Les témoignages s’entremêlent, certains peinent à recoller les souvenirs. Alain M., 71 ans était chez sa fille ce matin-là pour garder son petit-fils. La maison fait face au lycée. « J’étais dans le salon, j’ai entendu des pétards (…) ma fille a regardé, elle m’a dit : 'Y’a un type qui tire partout !' ». L’homme s’approche de la fenêtre. Les scènes qu’il observe se mélangent : « Je l’ai vu prendre par les cheveux ce que j’ai identifié comme une gamine et je l’ai vu tirer dans la tête quasiment à bout portant (…) dans la sidération je ne sais pas ce qu’il s’est passé après, est-ce qu’il a commencé par tuer dehors ? Puis dedans ? Je suis incapable de le dire, c’est trop fort ».

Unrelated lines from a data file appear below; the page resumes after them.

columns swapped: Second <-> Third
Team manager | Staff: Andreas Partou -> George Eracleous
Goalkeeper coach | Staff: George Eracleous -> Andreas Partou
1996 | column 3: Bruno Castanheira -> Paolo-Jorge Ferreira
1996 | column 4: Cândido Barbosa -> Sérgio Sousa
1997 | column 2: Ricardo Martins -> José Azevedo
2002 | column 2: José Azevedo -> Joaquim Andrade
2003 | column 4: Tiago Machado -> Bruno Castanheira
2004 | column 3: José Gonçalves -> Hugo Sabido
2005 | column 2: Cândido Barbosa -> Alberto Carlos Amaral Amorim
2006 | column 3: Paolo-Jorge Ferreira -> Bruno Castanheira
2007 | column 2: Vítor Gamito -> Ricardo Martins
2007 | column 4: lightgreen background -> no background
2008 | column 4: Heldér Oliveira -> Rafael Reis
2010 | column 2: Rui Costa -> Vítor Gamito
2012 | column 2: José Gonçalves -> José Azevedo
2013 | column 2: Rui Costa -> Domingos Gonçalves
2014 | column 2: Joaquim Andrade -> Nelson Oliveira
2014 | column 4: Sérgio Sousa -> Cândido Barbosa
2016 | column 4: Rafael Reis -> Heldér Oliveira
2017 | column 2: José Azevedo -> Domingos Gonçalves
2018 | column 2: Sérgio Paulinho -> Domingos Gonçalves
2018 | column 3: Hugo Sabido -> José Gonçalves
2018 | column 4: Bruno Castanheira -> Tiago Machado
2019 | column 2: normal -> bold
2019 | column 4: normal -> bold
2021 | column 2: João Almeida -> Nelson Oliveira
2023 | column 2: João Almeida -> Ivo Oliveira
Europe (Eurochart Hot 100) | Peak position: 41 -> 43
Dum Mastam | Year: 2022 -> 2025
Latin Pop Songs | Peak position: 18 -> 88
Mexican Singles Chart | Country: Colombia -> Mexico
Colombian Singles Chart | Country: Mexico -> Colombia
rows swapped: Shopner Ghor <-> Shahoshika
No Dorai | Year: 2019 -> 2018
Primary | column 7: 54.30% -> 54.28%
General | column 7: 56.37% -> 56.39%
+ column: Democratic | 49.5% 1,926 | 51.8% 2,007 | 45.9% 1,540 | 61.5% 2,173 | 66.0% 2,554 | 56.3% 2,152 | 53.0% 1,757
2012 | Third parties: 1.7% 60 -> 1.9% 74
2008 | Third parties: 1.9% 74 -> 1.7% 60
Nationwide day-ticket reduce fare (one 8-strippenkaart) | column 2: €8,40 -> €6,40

Bryan, lui, n’a pas pu franchir la porte du tribunal. L’adolescent blessé par Merah est absent. « C’est impossible pour lui, c’est au-dessus de ses forces de se retrouver devant les complices de son agresseur », a expliqué son avocat. Un traumatisme que tous appréhendent désormais au quotidien. « C’est dur, quand un scooter passe trop vite à côté de moi, quand j’entends des pétards, ça fait tout remonter », témoigne Dovan. Restent les interrogations, le poids du souvenir difficile à porter pour les enfants rapporte André S : « Mes enfants ont peur de tout. Ils ont détruit ma famille psychologiquement (…) Ils se posent des questions tous les jours : Pourquoi… ? Parce qu’on est juifs ».

Le procès d’Abdelkader Merah et de Fettah Malki doit se poursuivre jusqu’au 3 novembre.